August 25, 2004
Events in the Gospels always transcend time
By Msgr. John Gilchrist

Voices

When on vacation at the shore, each morning I offer the Holy Mass in the house. I create an altar on a desk by using a cloth that I received long ago from the Catholic Near East Welfare Association.

It contains relics (I don’t know what relics) and is decorated with images of Our Lord in death surrounded by the apostles. There are words in Old Slavonic on it but I do not understand them. The cloth is called an “antemensium” and in the old days it was, and still is, a portable altar.

At any rate, people know I offer Mass each day so I always have a congregation.

One day, two women came to be present because they had been attending Mass at a local chapel. They were upset because the priest, in giving a series of homilies, had told them, in effect, that the Gospels were written long after the death of Our Lord. The Gospels were greatly influenced by rumor and legend.

On top of that the evangelists had added whatever they wished. Therefore, much of what we believe is not necessarily true.

These ladies desired to attend Mass where they could feel “Catholic” again so they came to our house.

I told them the following in order to reinforce their belief in the Gospels.

I was born in 1929. In 1934 when I was five my cousin, who was nicknamed “Snookie”—a boy of six years—died. I clearly remember every incident of the time.

I remember the police coming to the door in the evening to tell my mother and father. I remember them saying that Snookie had bought a box of Cracker Jack. Every box of Cracker Jack in those days had a prize in it.

The prize in his box was a thin tin whistle. He had swallowed the whistle. It lodged in his lung.

I remember the talk about the activity in town. Every box of Cracker Jack was impounded. I remember the news about the failed attempt to get the whistle out of the boy’s lung.

I remember the news of his death. I remember the wake. I remember his body. I remember the mourners. I remember being shunted off to Johnny Osulak’s house to be minded during the wake.

I remember the funeral. I remember the gravesite and the burial. (I still visit the grave.) I remember his mother, Delia, and his brother. It is all etched in my brain.

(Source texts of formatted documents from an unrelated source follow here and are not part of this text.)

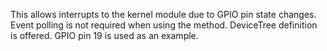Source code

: This allows interrupts to the kernel module due to GPIO pin state changes.
Event polling is not required when using the method.
DeviceTree definition is offered.
GPIO pin 19 is used as an example.
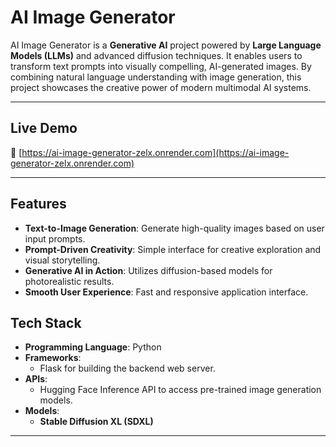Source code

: # AI Image Generator

AI Image Generator is a **Generative AI** project powered by **Large Language Models (LLMs)** and advanced diffusion techniques. It enables users to transform text prompts into visually compelling, AI-generated images. By combining natural language understanding with image generation, this project showcases the creative power of modern multimodal AI systems.

---

## Live Demo

🔗 [https://ai-image-generator-zelx.onrender.com](https://ai-image-generator-zelx.onrender.com)

---

## Features
- **Text-to-Image Generation**: Generate high-quality images based on user input prompts.
- **Prompt-Driven Creativity**: Simple interface for creative exploration and visual storytelling.
- **Generative AI in Action**: Utilizes diffusion-based models for photorealistic results.
- **Smooth User Experience**: Fast and responsive application interface.

## Tech Stack
- **Programming Language**: Python
- **Frameworks**:
  - Flask for building the backend web server.
- **APIs**:
  - Hugging Face Inference API to access pre-trained image generation models.
- **Models**:
  - **Stable Diffusion XL (SDXL)**
---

Now, if the four Gospels were written as they say in about 65, 80, 85 and 90, and if someone had been born in 29 A.D., do you think that, if that person had witnessed Jesus perform a miracle, such as raising someone from the dead, he or she could have forgotten? Or if someone had said that Jesus worked a miracle and it was false, do you think that people would have bought a lie?

No, if I can clearly remember 1934, then the people from the time of Jesus would have clearly remembered the events of 29 – 33 A.D. And there would have been many, many people around when the Gospels were written. You could not have deceived them.

The opponents of Jesus, especially, would have decried the false events.

So, my friends, trust the Gospels. The Jews of Israel were as smart and common-sensical then as they are now. They could never have swallowed a fairy tale. The Gospels are basically true. Yes, they have been formed and shaped. But trust me, no one could have invented the life of Jesus.